*** TASK MATERIAL ***

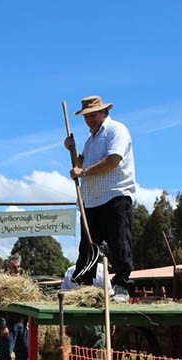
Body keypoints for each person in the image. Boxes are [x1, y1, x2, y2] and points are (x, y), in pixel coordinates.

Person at [64, 95, 136, 303]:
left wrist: (83, 172)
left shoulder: (117, 130)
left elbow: (113, 161)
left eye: (93, 114)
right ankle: (85, 287)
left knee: (119, 243)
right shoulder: (90, 140)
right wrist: (72, 149)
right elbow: (81, 163)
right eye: (86, 116)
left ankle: (122, 286)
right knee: (88, 246)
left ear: (104, 112)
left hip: (115, 195)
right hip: (92, 201)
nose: (90, 119)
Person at [0, 254, 29, 360]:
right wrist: (3, 325)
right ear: (8, 267)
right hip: (9, 324)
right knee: (6, 354)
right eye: (14, 267)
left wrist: (27, 321)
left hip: (22, 322)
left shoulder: (24, 282)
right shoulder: (3, 283)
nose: (17, 270)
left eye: (18, 267)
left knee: (23, 352)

*** End of TASK MATERIAL ***

• [WHAT TO WORK ON]:
Return every entry of the data above verbatim, with no images included.

• [RESULT FOR THIS EXERCISE]:
Body keypoints for each person in the image. Boxes are [x1, y1, x2, y2] and points are (x, y), in pixel coordinates.

Person at [64, 95, 136, 303]:
left wrist: (83, 172)
left shoulder: (117, 130)
left elbow: (113, 161)
left eye: (93, 114)
right ankle: (85, 287)
left knee: (119, 243)
right shoulder: (90, 140)
right wrist: (72, 149)
right elbow: (81, 163)
right eye: (86, 116)
left ankle: (122, 286)
right knee: (88, 246)
left ear: (104, 112)
left hip: (115, 195)
right hip: (92, 201)
nose: (90, 119)
Person at [0, 254, 29, 360]:
right wrist: (3, 325)
right ear: (8, 267)
right hip: (9, 324)
right knee: (6, 354)
right eye: (14, 267)
left wrist: (27, 321)
left hip: (22, 322)
left shoulder: (24, 282)
right shoulder: (3, 283)
nose: (17, 270)
left eye: (18, 267)
left knee: (23, 352)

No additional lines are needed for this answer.